This would be a Hallmark movie if Hallmark movies were about a roller derby team with a fiery-tempered tattooed protagonist trying to save a community program while having sexy times with her hot coach. And the hot, sweltering kisses they share…whew! I can’t forget those either. Maisy is the tough but well-loved (at least by those who know her) protagonist who has finally found her family in her roller derby team after losing her mother as a teen. Cain returns to Galloway Bay to help his sister with her pregnancy but isn’t prepared to stay any longer than necessary in the town that shunned him. They quickly inspire lust in each other, and their love of roller derby brings them together.

In the first half of the novel, I was trying to connect to a sport I was unfamiliar with along with Maisy and Cain. I couldn’t connect with their potential relationship very well because the lust was immediate and I was afraid it would head into insta-love territory without establishing anything beyond physical attraction. Their attraction is acknowledged as lust, which I was grateful for, and then I came around to their chemistry when they finally started working on the same roller derby team–simply just making googly eyes at each other wasn’t enough for me to establish much. I don’t know very much about roller derby but by the second half of the book, I was invested enough in Maisy and Cain to do a little bit of research. I watched a few videos to visualize and understand the sport better and it helped me connect better with the story and with them.
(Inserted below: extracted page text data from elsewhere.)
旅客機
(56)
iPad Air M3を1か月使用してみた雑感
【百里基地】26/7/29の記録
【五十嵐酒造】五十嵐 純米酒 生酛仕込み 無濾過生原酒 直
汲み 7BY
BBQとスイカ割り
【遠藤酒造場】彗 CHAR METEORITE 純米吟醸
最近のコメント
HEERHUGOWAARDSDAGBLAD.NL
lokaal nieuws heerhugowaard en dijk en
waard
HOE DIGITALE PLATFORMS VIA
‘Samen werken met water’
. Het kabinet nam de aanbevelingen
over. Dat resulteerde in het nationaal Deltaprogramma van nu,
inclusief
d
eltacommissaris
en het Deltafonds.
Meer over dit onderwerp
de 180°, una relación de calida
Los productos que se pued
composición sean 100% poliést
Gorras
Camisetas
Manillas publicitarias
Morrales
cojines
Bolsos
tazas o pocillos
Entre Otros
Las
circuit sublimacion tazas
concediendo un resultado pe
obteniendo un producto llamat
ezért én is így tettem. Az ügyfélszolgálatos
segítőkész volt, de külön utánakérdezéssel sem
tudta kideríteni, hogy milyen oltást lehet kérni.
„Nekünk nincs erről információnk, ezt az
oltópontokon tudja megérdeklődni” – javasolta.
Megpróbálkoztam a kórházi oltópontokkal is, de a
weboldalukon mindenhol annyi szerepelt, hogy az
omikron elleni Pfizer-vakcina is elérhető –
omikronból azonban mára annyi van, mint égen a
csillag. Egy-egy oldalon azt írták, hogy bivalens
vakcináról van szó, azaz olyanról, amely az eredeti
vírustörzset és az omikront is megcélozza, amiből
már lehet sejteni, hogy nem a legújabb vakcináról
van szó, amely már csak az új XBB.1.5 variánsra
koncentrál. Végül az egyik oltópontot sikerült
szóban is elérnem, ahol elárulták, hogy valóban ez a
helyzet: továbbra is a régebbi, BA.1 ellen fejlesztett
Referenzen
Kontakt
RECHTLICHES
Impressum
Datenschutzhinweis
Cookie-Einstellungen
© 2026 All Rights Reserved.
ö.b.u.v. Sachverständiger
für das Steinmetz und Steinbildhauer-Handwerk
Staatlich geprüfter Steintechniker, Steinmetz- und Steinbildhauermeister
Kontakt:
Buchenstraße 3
I enjoyed reading a sports novel that wasn’t about hockey or football and focused on a women’s team. The camaraderie between the women was something I liked reading and helped to establish why Maisy saw them as her family. I enjoyed Hagen’s writing a lot. I read 100 pages and felt like it was less than half. Her writing is descriptive and evokes images and so many emotions. One of my favorite lines toward the beginning of the book is when Cain explains how Maisy getting to close to him would be problematic, leading to opening up a part of himself that he kept hidden because “it rivaled the force of any turbulent storm-ravaged sea crashing relentlessly against a rocky coast. Cracking open that well of pain, anger, and resentment would flood everything and everyone in its path.” Even if I wasn’t yet sold on Maisy and Cain’s attraction to each other, I was hooked because of Hagen’s writing style. I liked the book and recommend it for those looking for a romance centered around a nontypical sport with leads that are rough around the edges.